Logo Polskiego Radia
IAR / PAP
Karol Stefańczyk 14.03.2014

Frustracja szefa Facebooka. Zadzwonił do Obamy

Mark Zuckerberg skontaktował się z prezydentem USA w związku z doniesieniami o naruszaniu prywatności internautów przez amerykański rząd.
Założyciel i szef Facebooka Mark ZuckerbergZałożyciel i szef Facebooka Mark ZuckerbergWikimedia Commons/ Robert Scoble

Twórca Facebooka umieścił w czwartek na swoim profilu wpis, w którym krótko opisał rozmowę telefoniczną z Barackiem Obamą. Jak wyjaśnił, zdecydował się skontaktować z prezydentem USA, by "wyrazić swoją frustrację w związku ze szkodami, które rząd wyrządza naszej przyszłości". Zuckerberg miał na myśli doniesienia o masowym szpiegowaniu obywateli w internecie przez amerykański rząd. "Niestety, wszystko wskazuje na to, że minie wiele czasu, nim wszystko się zmieni".
W swojej notce Zuckerberg podkreślił starania pracowników Facebooka, by uczynić sieć bezpieczniejszym miejscem. - Wiara w internet jest dziś ważniejsza niż kiedykolwiek wcześniej. Internet to przestrzeń, którą wspólnie dzielimy. Pozwala nam się komunikować. Daje nowe możliwości. Szansę na naukę. Głos. Czyni nas wspólnotą silniejszą i bezpieczniejszą - napisał.

"Chrońmy się przed przestępcami, nie rządem"

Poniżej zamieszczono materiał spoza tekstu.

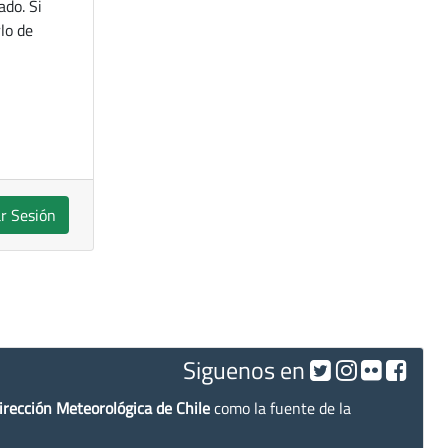
ado. Si
lo de
ar Sesión
Siguenos en
irección Meteorológica de Chile
como la fuente de la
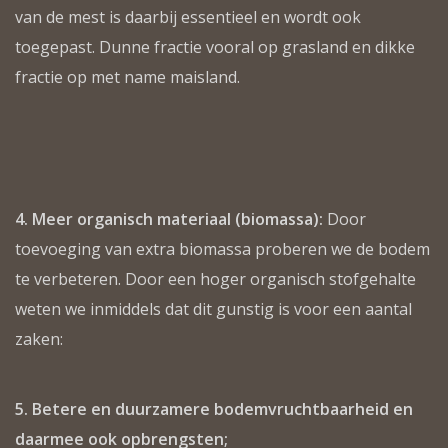
van de mest is daarbij essentieel en wordt ook
toegepast. Dunne fractie vooral op grasland en dikke
fractie op met name maisland.
4. Meer organisch materiaal (biomassa):
Door
toevoeging van extra biomassa proberen we de bodem
te verbeteren. Door een hoger organisch stofgehalte
weten we inmiddels dat dit gunstig is voor een aantal
zaken:
5. Betere en duurzamere bodemvruchtbaarheid en
daarmee ook opbrengsten;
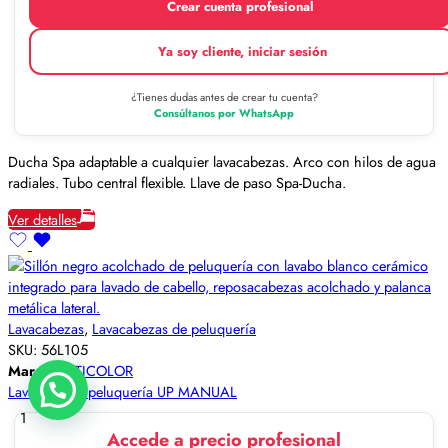
Crear cuenta profesional
Ya soy cliente, iniciar sesión
¿Tienes dudas antes de crear tu cuenta?
Consúltanos por WhatsApp
Ducha Spa adaptable a cualquier lavacabezas. Arco con hilos de agua
radiales. Tubo central flexible. Llave de paso Spa-Ducha.
Ver detalles
Lavacabezas
,
Lavacabezas de peluquería
SKU:
56L105
Marca:
BETICOLOR
Lavacabezas peluquería UP MANUAL
1
Accede a precio profesional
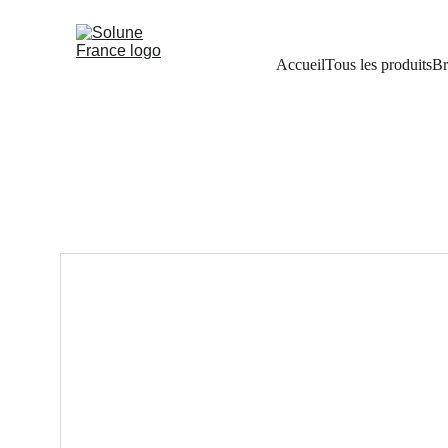
Accueil
Tous les produits
Br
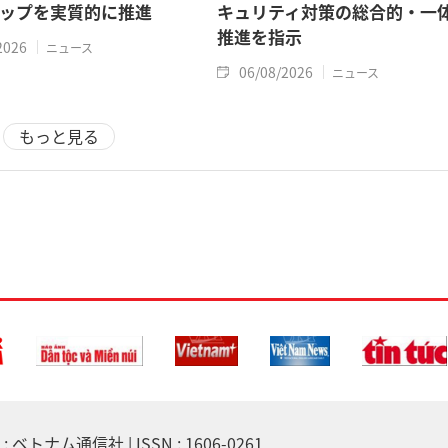
ップを実質的に推進
キュリティ対策の総合的・一
推進を指示
2026
ニュース
06/08/2026
ニュース
もっと見る
 ベトナム通信社 | ISSN : 1606-0261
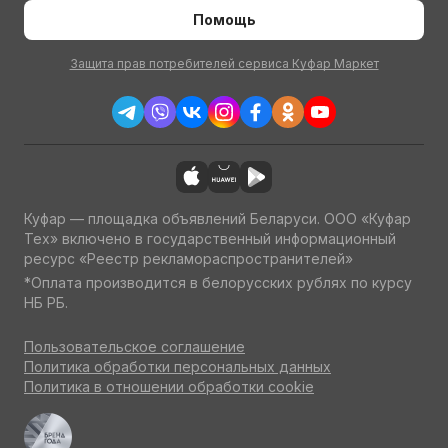
Помощь
Защита прав потребителей сервиса Куфар Маркет
Куфар — площадка объявлений Беларуси. ООО «Куфар
Тех» включено в государственный информационный
ресурс «Реестр рекламораспространителей»
*Оплата производится в белорусских рублях по курсу
НБ РБ.
Пользовательское соглашение
Политика обработки персональных данных
Политика в отношении обработки cookie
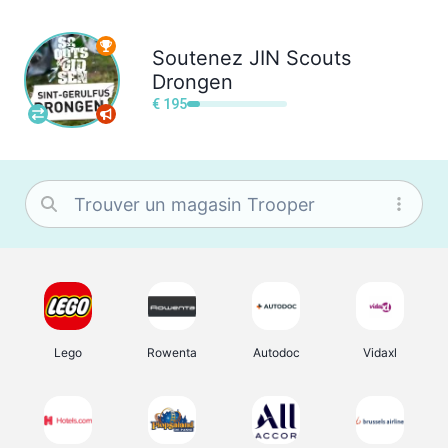
Soutenez
JIN Scouts
Drongen
€ 195
Lego
Rowenta
Autodoc
Vidaxl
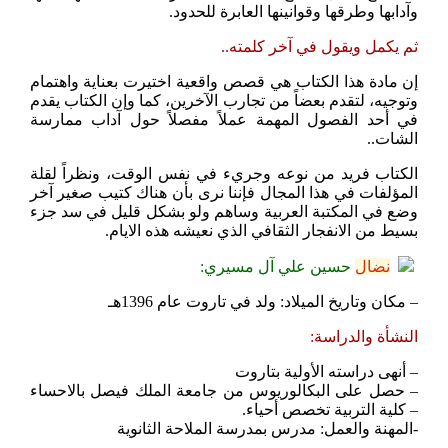
وآدابها وطرقها وقوانينها العابرة للحدود.
ثم يكمل ويقول في آخر كلمته..
إن مادة هذا الكتاب هي قصص واقعية اختيرت بعناية واهتمام
وتوجيه، لتقدم بعضاً من تجارب الآخرين، كما وإن الكتاب يقدم
في أحد الفصول المهمة عملاً مفصلاً حول آداب ممارسة
الشات..
الكتاب فريد من نوعه وجريء في نفس الوقت، ونظراً لقلة
المؤلفات في هذا المجال فإننا نرى بأن هناك كتيب صغير آخر
وضع في المكتبة العربية وساهم ولو بشكل قليل في سد جزء
بسيط من الانفجار الثقافي الذي نعيشه هذه الايام.
نضال
حسين علي آل مسيري:
– مكان وتاريخ الميلاد: ولد في تاروت عام 1396هـ
النشأة والدراسة:
– أنهى دراسته الأولية بتاروت
– حصل على البكالوريوس من جامعة الملك فيصل بالاحساء
– كلية التربية تخصص أحياء.
-المهنة والعمل: مدرس بمدرسة الملاحة الثانوية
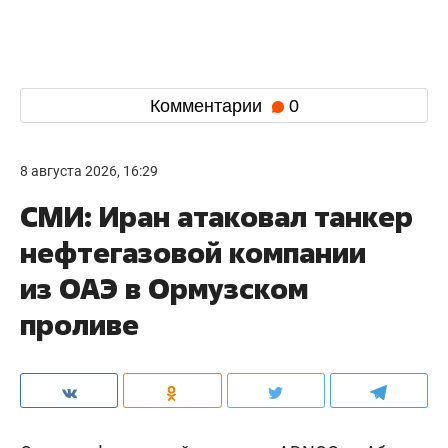
Комментарии
0
8 августа 2026, 16:29
СМИ: Иран атаковал танкер
нефтегазовой компании
из ОАЭ в Ормузском
проливе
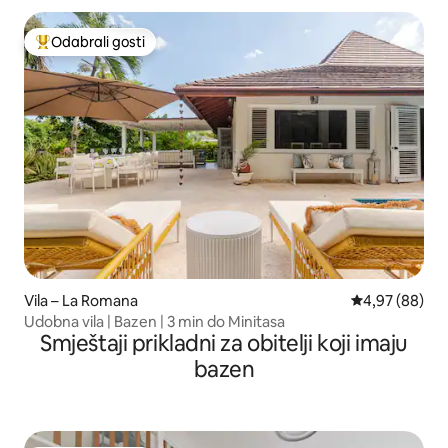
Odabrali gosti
Među najviše rangiranima s oznakom „Odabrali gosti”
Vila – La Romana
Prosječna ocje
4,97 (88)
Udobna vila | Bazen | 3 min do Minitasa
Smještaji prikladni za obitelji koji imaju
bazen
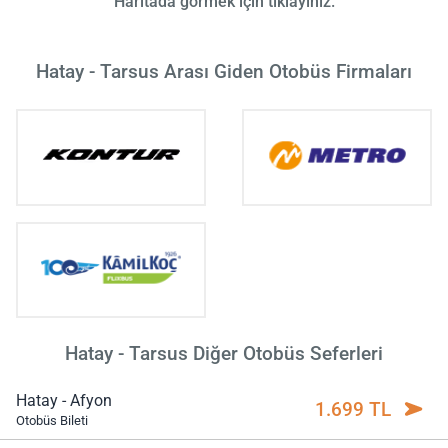
Haritada görmek için tıklayınız.
Hatay - Tarsus Arası Giden Otobüs Firmaları
Hatay - Tarsus Diğer Otobüs Seferleri
Hatay - Afyon
1.699 TL
Otobüs Bileti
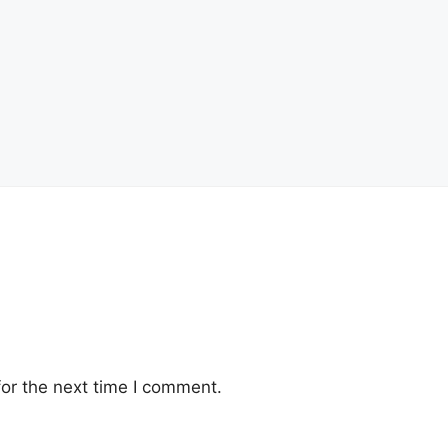
or the next time I comment.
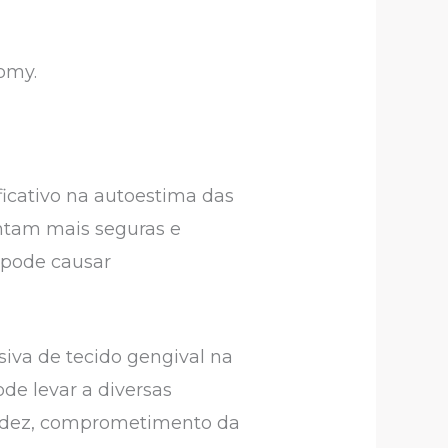
tomy.
ficativo na autoestima das
intam mais seguras e
 pode causar
iva de tecido gengival na
ode levar a diversas
imidez, comprometimento da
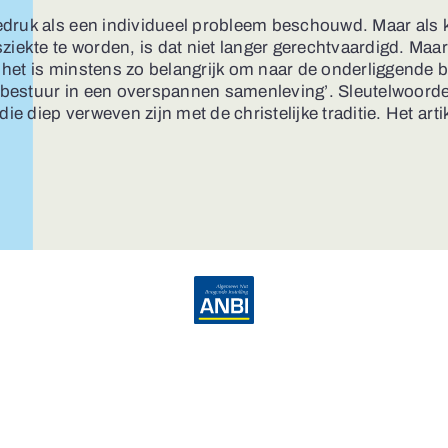
iedruk als een individueel probleem beschouwd. Maar als 
iekte te worden, is dat niet langer gerechtvaardigd. Maar 
 het is minstens zo belangrijk om naar de onderliggende be
n bestuur in een overspannen samenleving’. Sleutelwoord
e diep verweven zijn met de christelijke traditie. Het arti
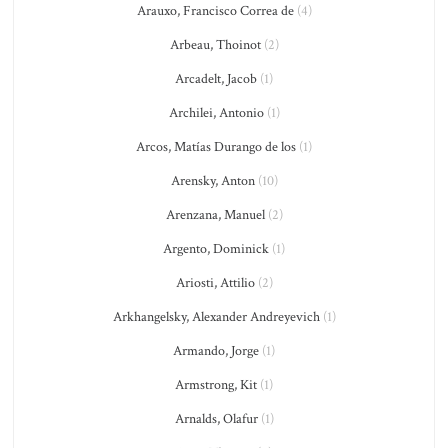
Arauxo, Francisco Correa de
(4)
Arbeau, Thoinot
(2)
Arcadelt, Jacob
(1)
Archilei, Antonio
(1)
Arcos, Matías Durango de los
(1)
Arensky, Anton
(10)
Arenzana, Manuel
(2)
Argento, Dominick
(1)
Ariosti, Attilio
(2)
Arkhangelsky, Alexander Andreyevich
(1)
Armando, Jorge
(1)
Armstrong, Kit
(1)
Arnalds, Olafur
(1)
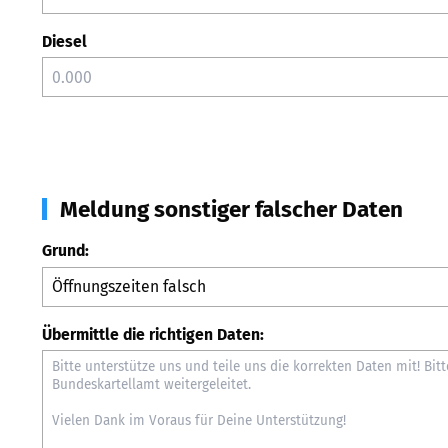
Diesel
Meldung sonstiger falscher Daten
Grund:
Übermittle die richtigen Daten:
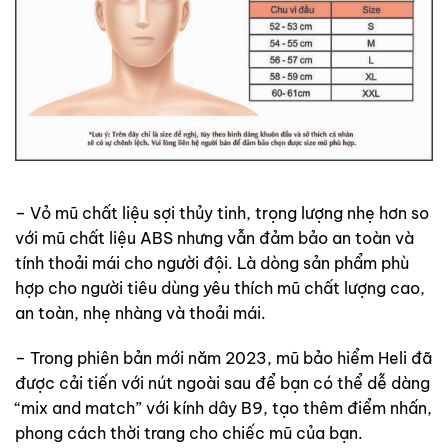
– Vỏ mũ chất liệu sợi thủy tinh, trọng lượng nhẹ hơn so
với mũ chất liệu ABS nhưng vẫn đảm bảo an toàn và
tính thoải mái cho người đội. Là dòng sản phẩm phù
hợp cho người tiêu dùng yêu thích mũ chất lượng cao,
an toàn, nhẹ nhàng và thoải mái.
– Trong phiên bản mới năm 2023, mũ bảo hiểm Heli đã
được cải tiến với nút ngoài sau để bạn có thể dễ dàng
“mix and match” với kính dây B9, tạo thêm điểm nhấn,
phong cách thời trang cho chiếc mũ của bạn.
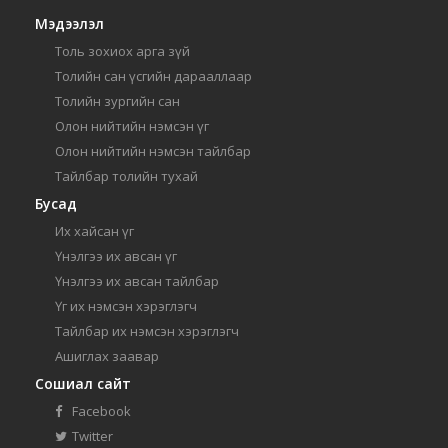
Мэдээлэл
Толь зохиох арга зүй
Толийн сан үсгийн дарааллаар
Толийн зургийн сан
Олон нийтийн нэмсэн үг
Олон нийтийн нэмсэн тайлбар
Тайлбар толийн тухай
Бусад
Их хайсан үг
Үнэлгээ их авсан үг
Үнэлгээ их авсан тайлбар
Үг их нэмсэн хэрэглэгч
Тайлбар их нэмсэн хэрэглэгч
Ашиглах заавар
Сошиал сайт
Facebook
Twitter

Twórca Facebooka podkreślił, że troska o bezpieczeństwo powinna wynikać z ochrony przed przestępcami, a nie amerykańskimi władzami. - Rząd powinien być kimś w rodzaju mistrza dla internetu, a nie zagrożeniem. Jego działania powinny być bardziej przejrzyste - przekonywał.
Wpis kończy apel do internautów: "To, jaki internet zbudujemy, zależy tylko od nas. (...) Możecie liczyć na Facebooka, że wywiąże się ze swojego zadania".
Zuckerberg nie napisał, skąd dokładnie wzięła się jego frustracja. Dziennikarze serwisu slat.com podejrzewają jednak, że może chodzić o raport dziennikarza Glenna Greenwalda, z którego wynikało, że Narodowa Agencja Bezpieczeństwa (NSA) próbowała włamać się na konta użytkowników Facebooka. NSA nigdy oficjalnie nie zaprzeczyło tym informacjom.